Each of the entries below is to be written out exactly, and the images skipped.

★ ★ ★ ★ ★ ★ ★

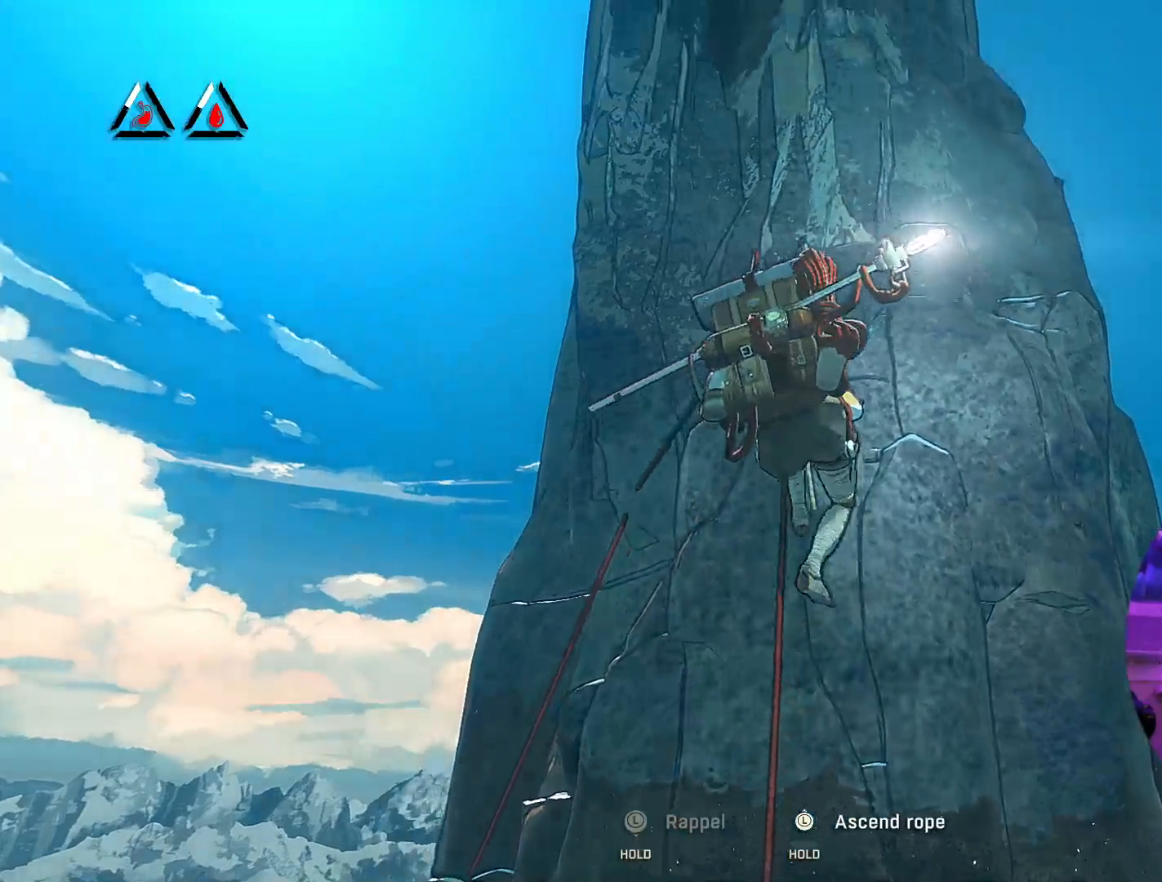
{"buttons": ["R2"], "left_stick": "up", "right_stick": "center", "events": []}
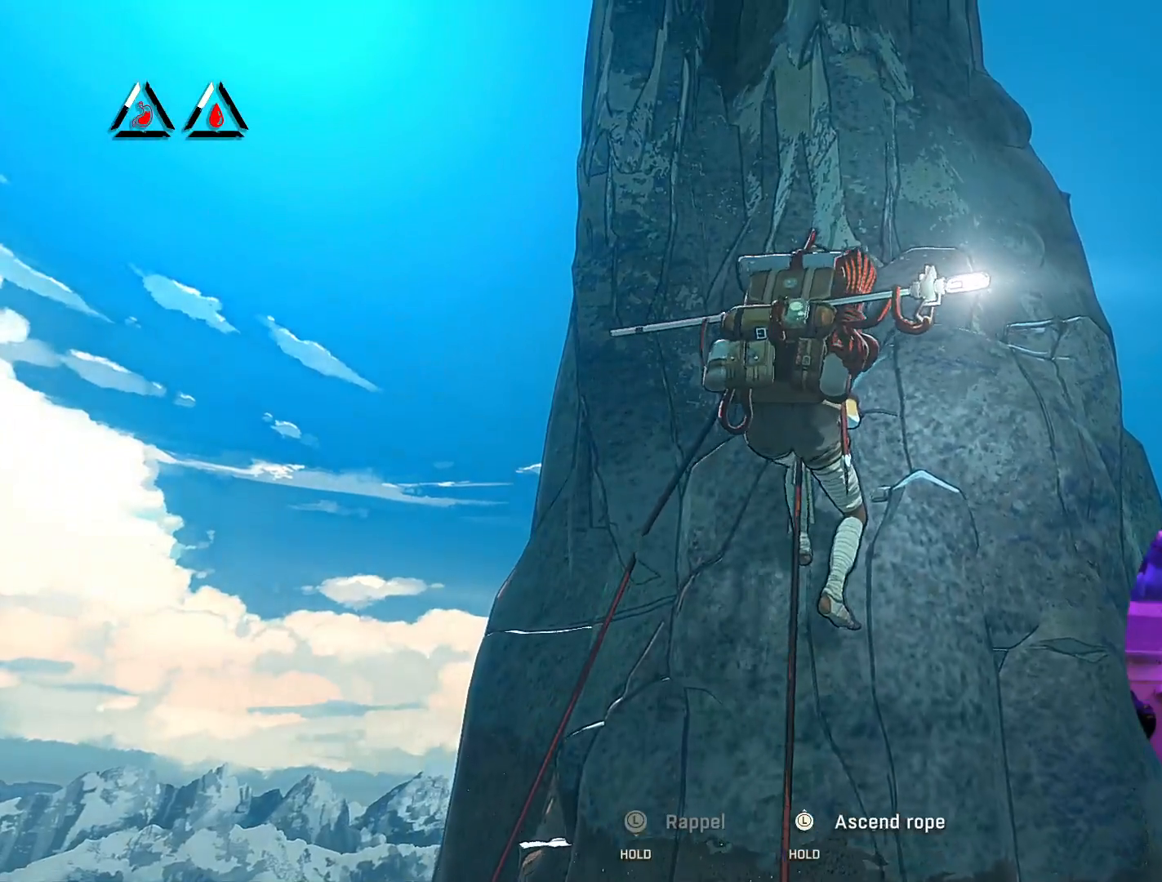
{"buttons": ["R2"], "left_stick": "up", "right_stick": "center", "events": []}
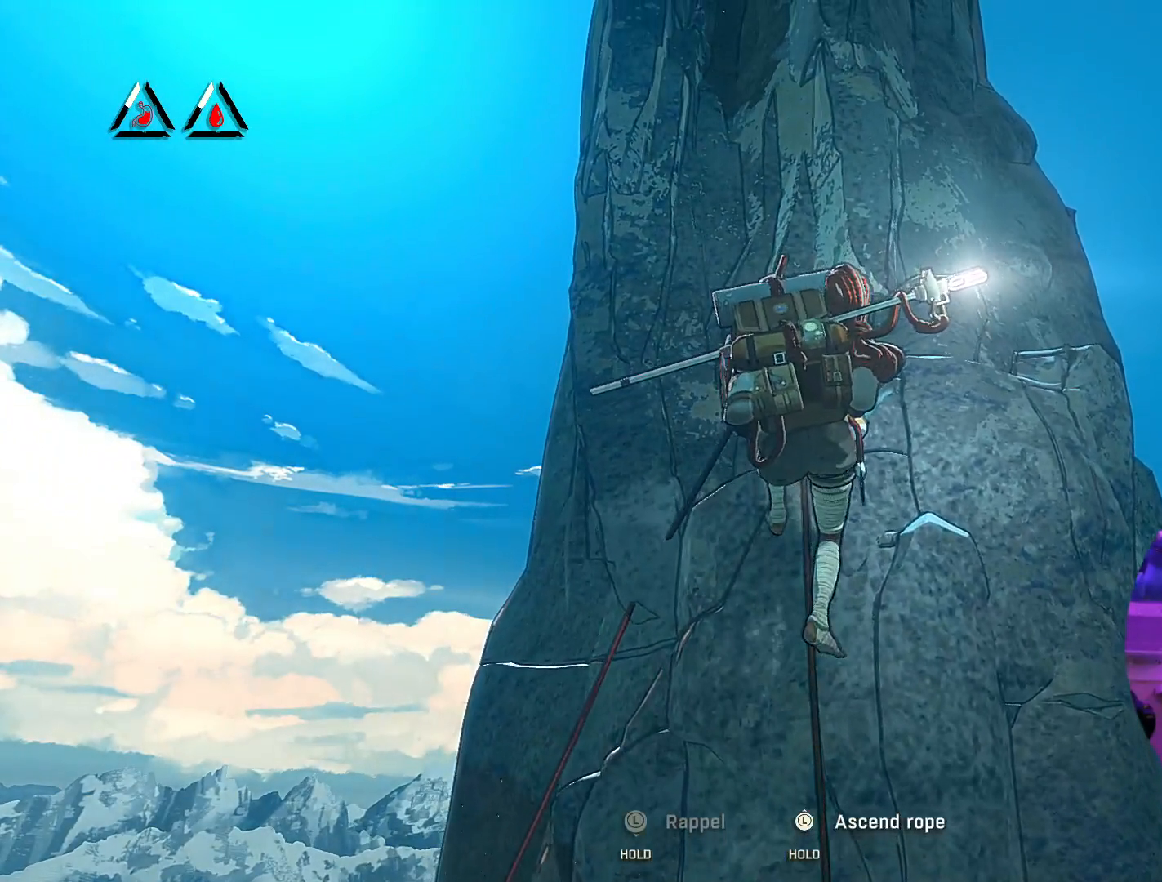
{"buttons": ["R2"], "left_stick": "up", "right_stick": "right", "events": [[333, "right_stick", "right"]]}
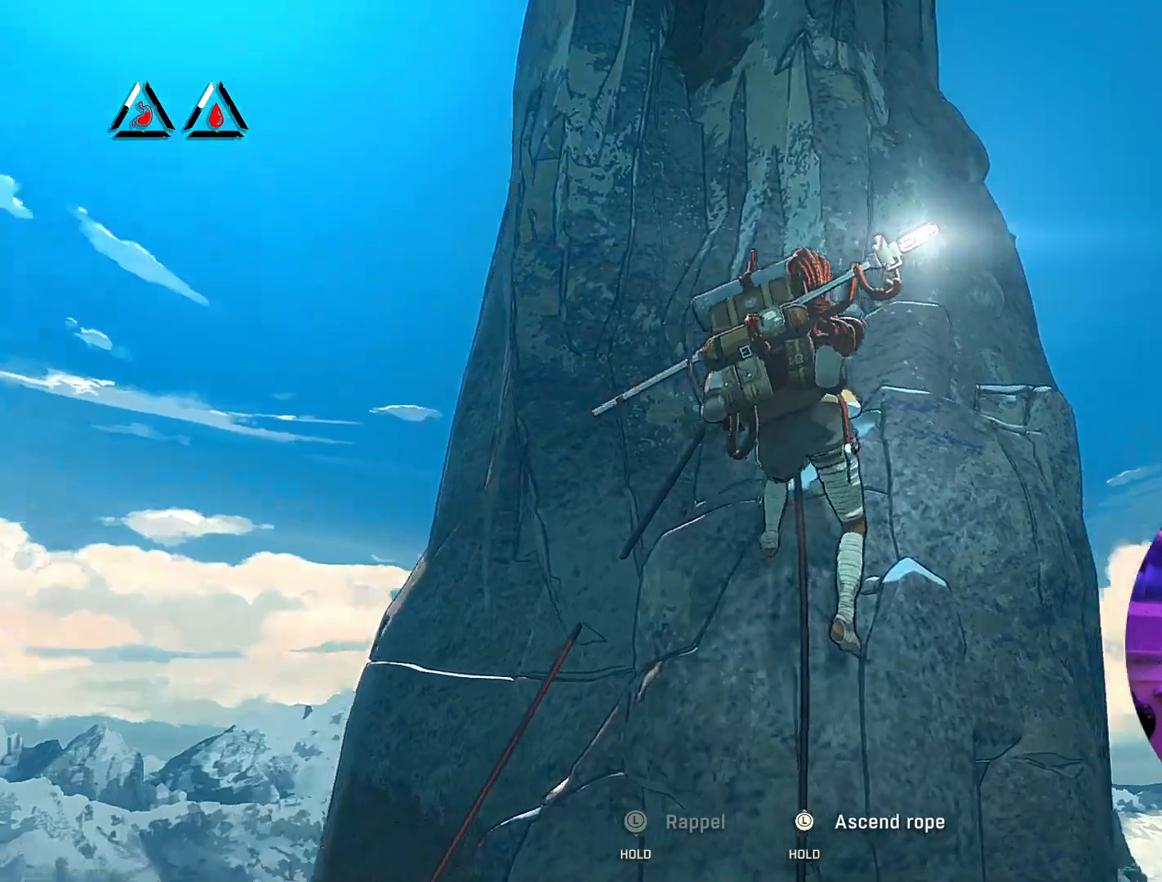
{"buttons": ["R2"], "left_stick": "up", "right_stick": "center", "events": [[250, "right_stick", "center"]]}
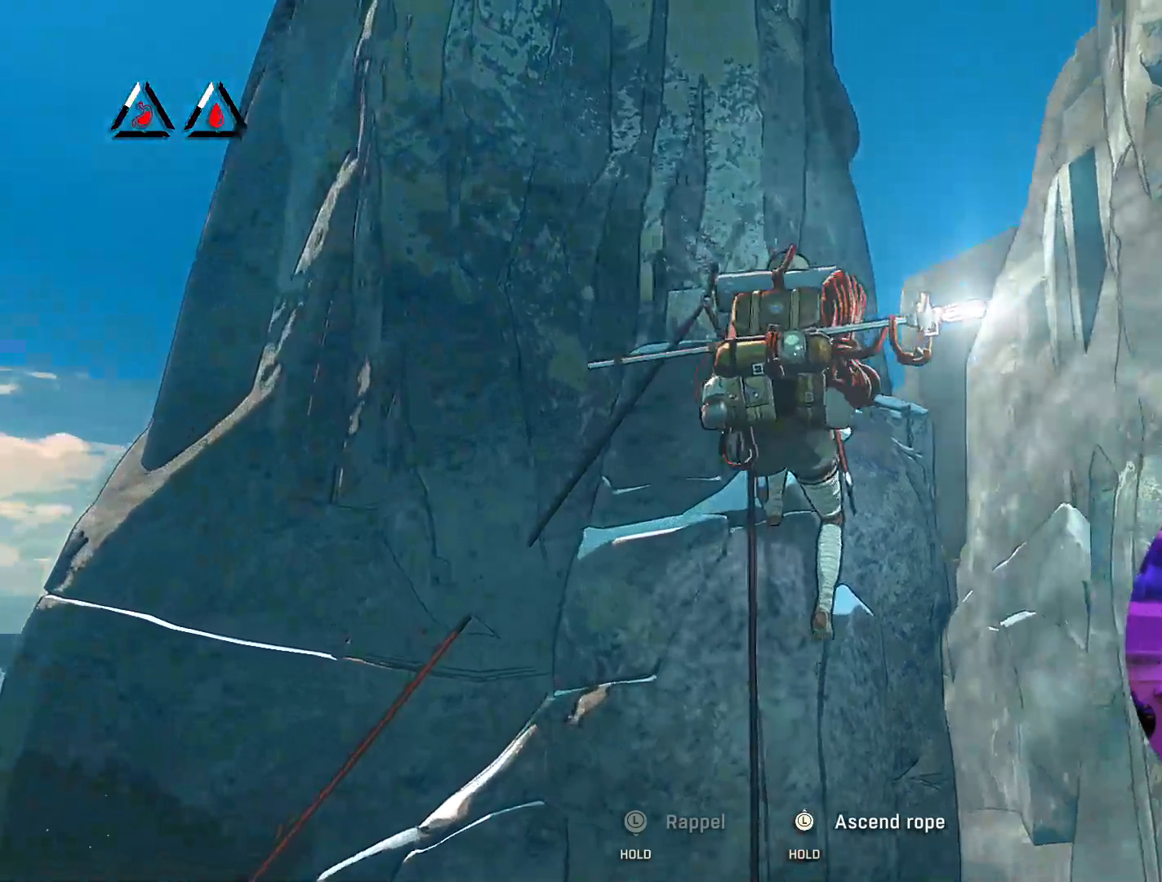
{"buttons": ["R2"], "left_stick": "up", "right_stick": "center", "events": []}
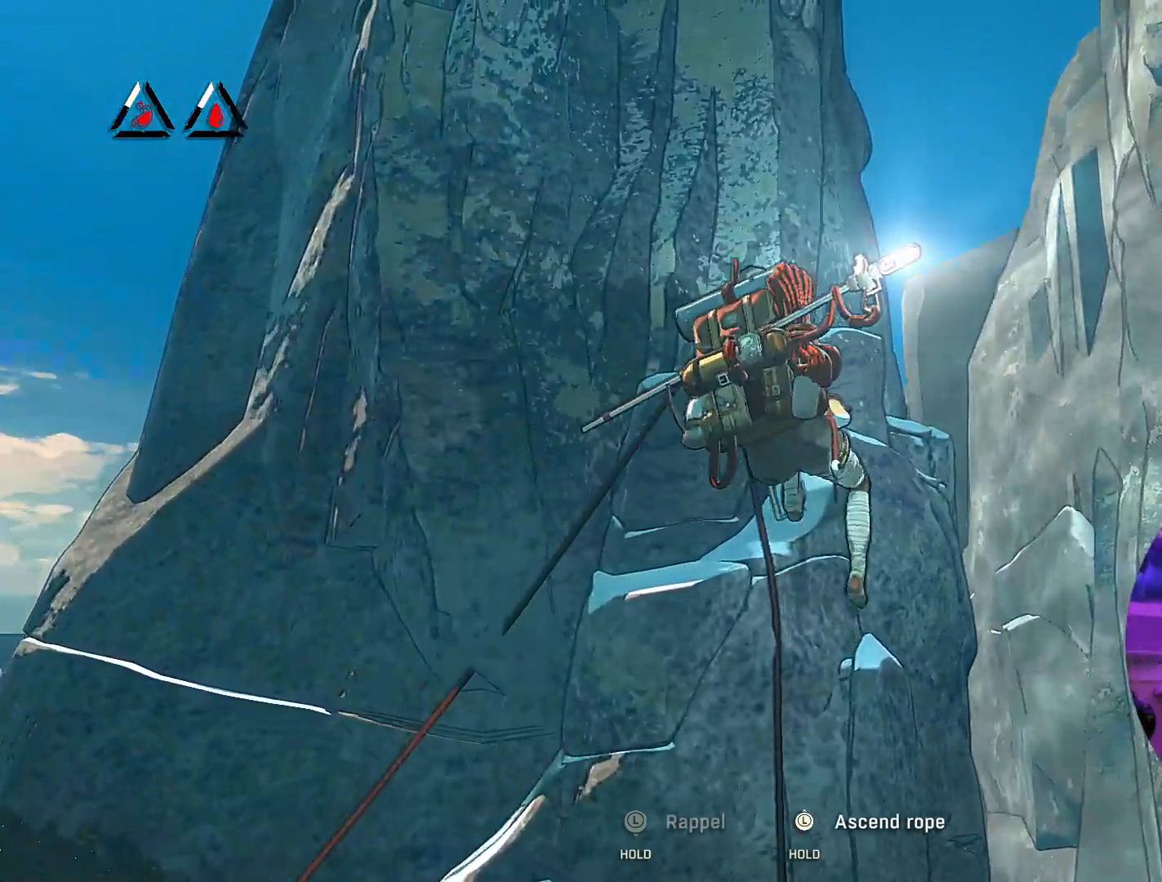
{"buttons": ["R2"], "left_stick": "up", "right_stick": "center", "events": []}
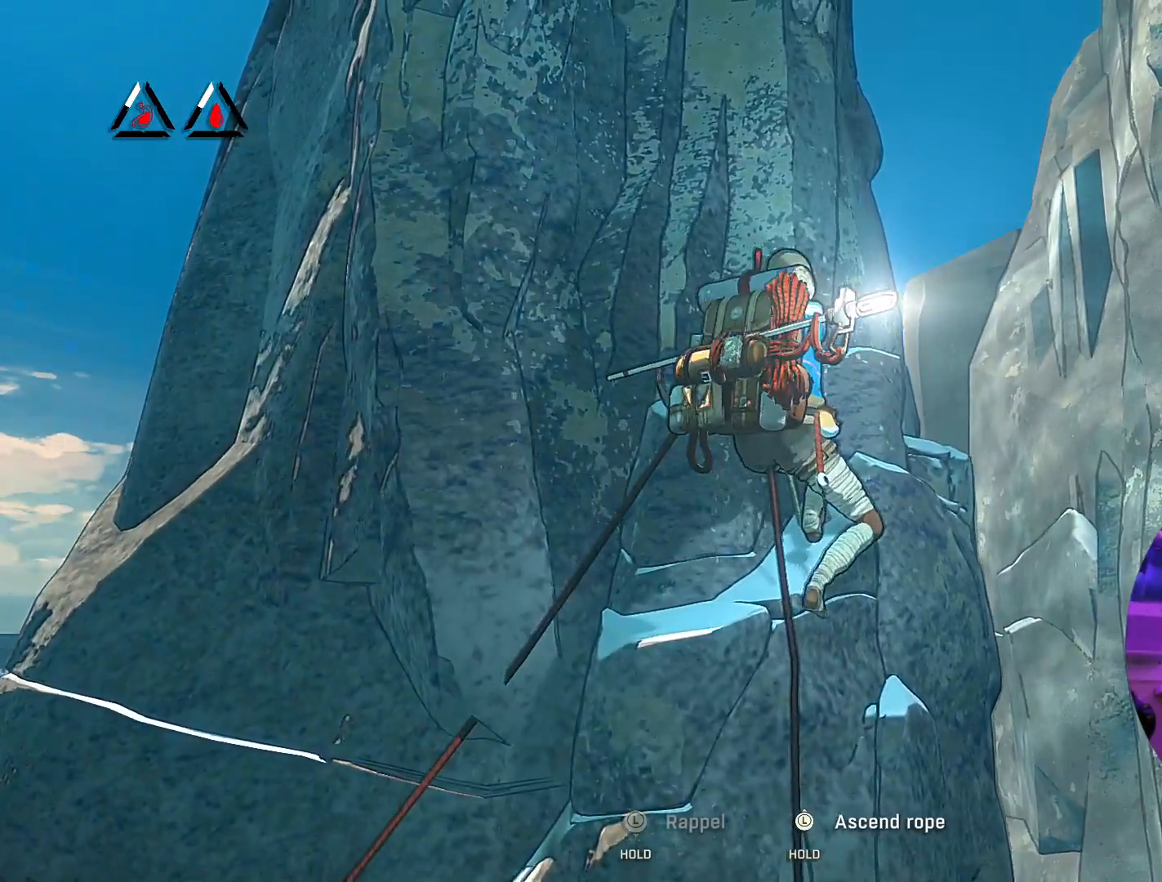
{"buttons": ["R2"], "left_stick": "up", "right_stick": "right", "events": [[100, "right_stick", "right"]]}
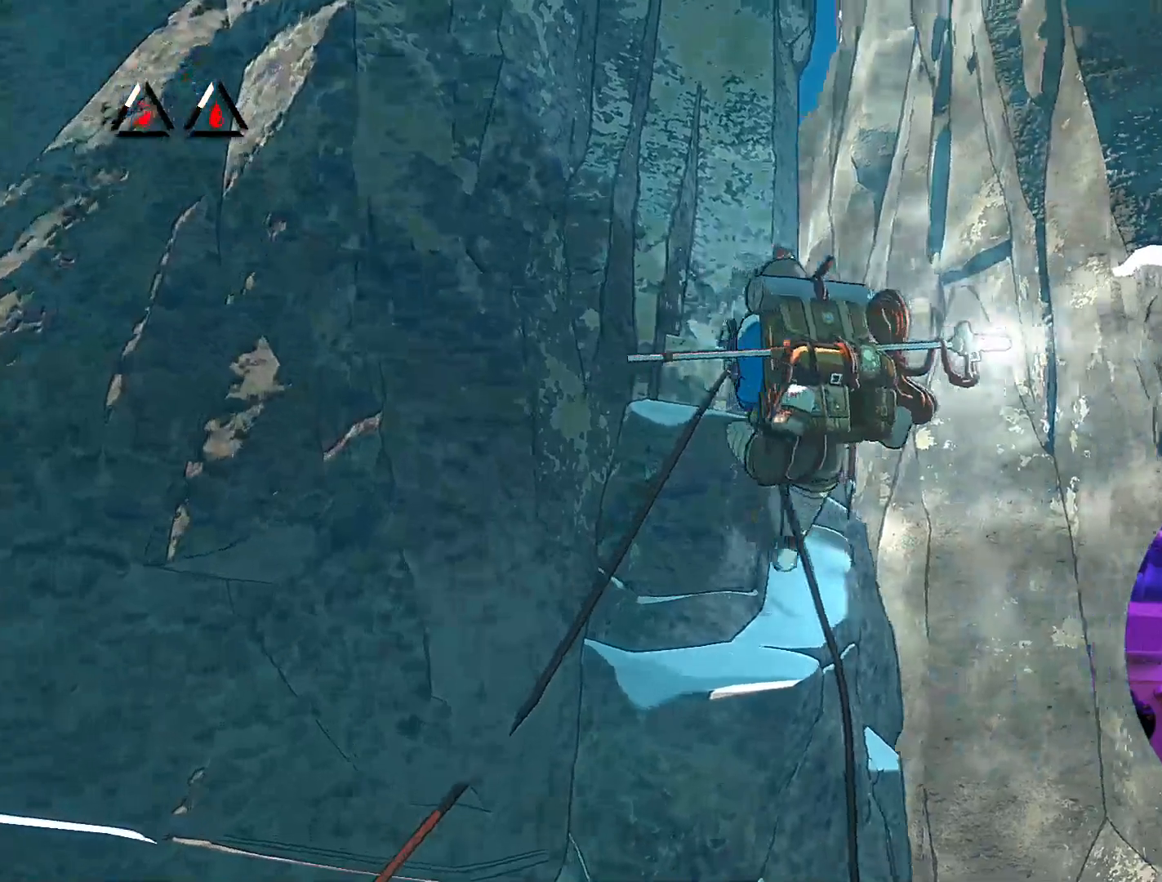
{"buttons": ["R2"], "left_stick": "up", "right_stick": "left", "events": [[250, "right_stick", "center"], [500, "right_stick", "left"]]}
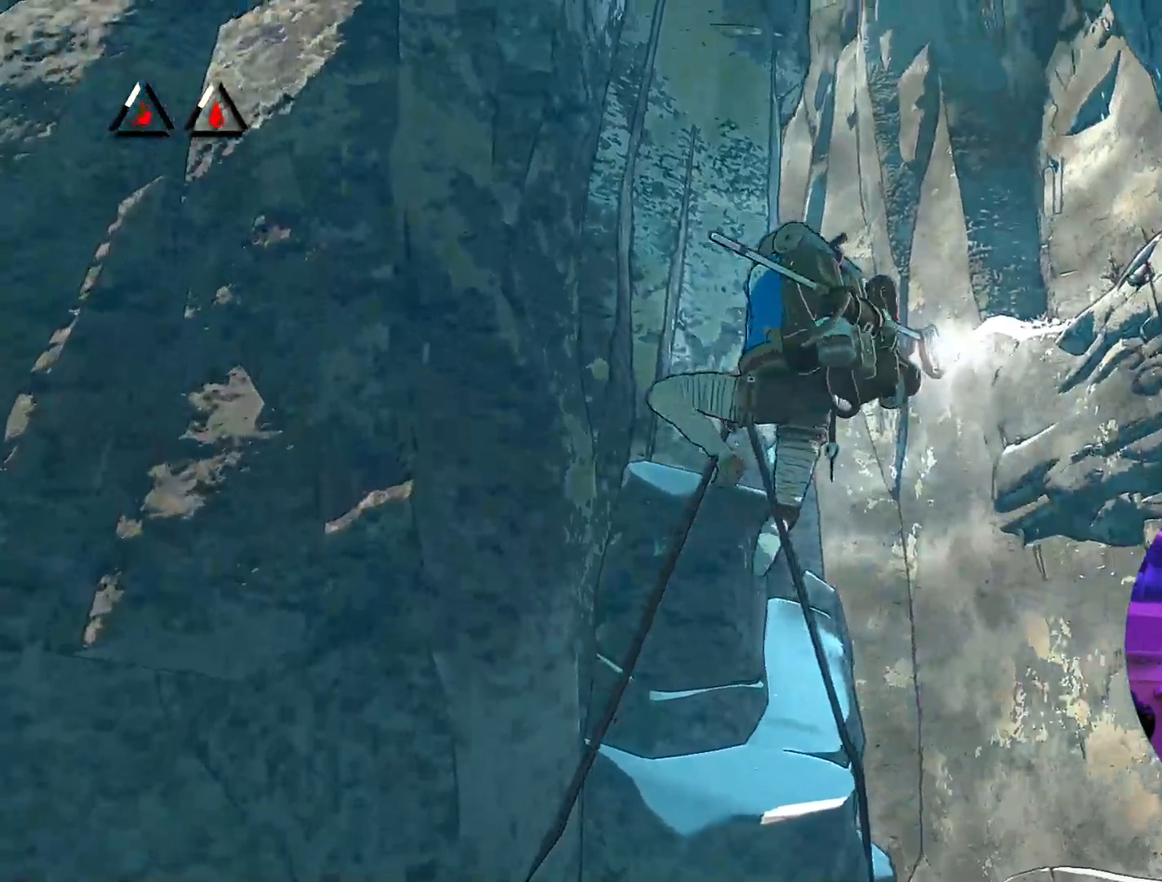
{"buttons": ["R2"], "left_stick": "up", "right_stick": "up-left", "events": [[383, "right_stick", "up-left"]]}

★ ★ ★ ★ ★ ★ ★

### Your solution
{"buttons": ["R2"], "left_stick": "up", "right_stick": "center", "events": []}
{"buttons": ["R2"], "left_stick": "up", "right_stick": "center", "events": []}
{"buttons": ["R2"], "left_stick": "up", "right_stick": "right", "events": [[333, "right_stick", "right"]]}
{"buttons": ["R2"], "left_stick": "up", "right_stick": "center", "events": [[250, "right_stick", "center"]]}
{"buttons": ["R2"], "left_stick": "up", "right_stick": "center", "events": []}
{"buttons": ["R2"], "left_stick": "up", "right_stick": "center", "events": []}
{"buttons": ["R2"], "left_stick": "up", "right_stick": "right", "events": [[100, "right_stick", "right"]]}
{"buttons": ["R2"], "left_stick": "up", "right_stick": "left", "events": [[250, "right_stick", "center"], [500, "right_stick", "left"]]}
{"buttons": ["R2"], "left_stick": "up", "right_stick": "up-left", "events": [[383, "right_stick", "up-left"]]}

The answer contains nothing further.